The current auth model has multiple critical gaps. The biggest: anyone who knows a username can rewrite that user's profile, photo, location, and birthday with no proof of identity. This single issue bundles four security fixes that are tightly related and should ship together.

Findings

1. /api/user/* mutation endpoints have no auth (privilege escalation)

  • PUT /api/user/:username (server/index.js:396) — change full name, location, marker color, birthday, display name. No auth check.
  • POST /api/user/:username/photo (server/index.js:508) — upload an avatar for any user.
  • DELETE /api/user/:username/photo (server/index.js:535) — delete any user's avatar.
  • GET /api/user/:username (server/index.js:383) — read full profile (including coordinates) of any user.
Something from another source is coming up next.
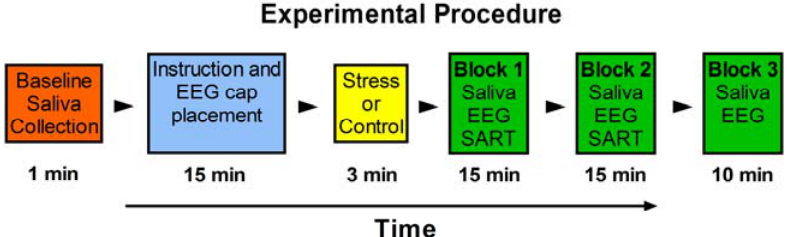
Figure 1. The testing procedure. The testing procedure consisted of 3 testing Blocks after stress (SECPT) or control stress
PUT /api/user/:username/password (server/index.js:429) is gated by the old-password check so it's less urgent, but should also require auth for defense-in-depth.

2. The x-username header is decorative

requireAdmin (server/index.js:162-181) and requireAuth (where used at all) trust a plaintext x-username header set by the client. Anyone can set the header to any value — including an admin's. The bcrypt password check at login produces no token; nothing carries the auth result forward.

3. No rate limits on public endpoints

/api/login, /api/register, /api/reset-password, /api/verify-reset-token (and /api/forgot-password once #20 lands) are unauthenticated and unthrottled. Credential stuffing and reset-token brute force are wide open.

4. CORS is wide open

app.use(cors()) (server/index.js:138) accepts any origin. With cookie-based auth this becomes a CSRF vector.

Proposed Approach

  1. Add a requireAuth middleware that validates a real session token (httpOnly cookie or Authorization: Bearer <jwt>) and apply it to all /api/user/:username/* routes plus everywhere x-username is currently trusted.
  2. Issue the token on POST /api/login. Verify on every request with a server secret read from env (SESSION_SECRET).
  3. Phase the migration: keep the legacy x-username header working for one release, then remove it.
  4. Add express-rate-limit (5 attempts / 15 min / IP) to all public endpoints.
  5. Restrict CORS to process.env.ALLOWED_ORIGINS?.split(','). Default to http://localhost:3000 for dev.
  6. Document SESSION_SECRET and ALLOWED_ORIGINS in .env.example.

Acceptance Criteria

  • PUT /api/user/:username, POST /api/user/:username/photo, DELETE /api/user/:username/photo reject requests where the authenticated user is not :username (or admin).
  • GET /api/user/:username requires auth.
  • Auth is carried by a signed token, not a plaintext header.
  • Login issues the token; logout invalidates it (or relies on short expiry + refresh).
  • Login, register, password-reset endpoints reject after 5 attempts in 15 minutes from the same IP.
  • CORS rejects requests from origins not in the allowlist.
  • Existing flows still work for the current admin user end-to-end.

Additional Context

Bundled because they share a single migration: introducing real auth is the prerequisite for tightening the other three. Splitting would require duplicate work.

Related: #19 (audit log will record auth events once this is in), #20 (Resend will use the same rate limiter).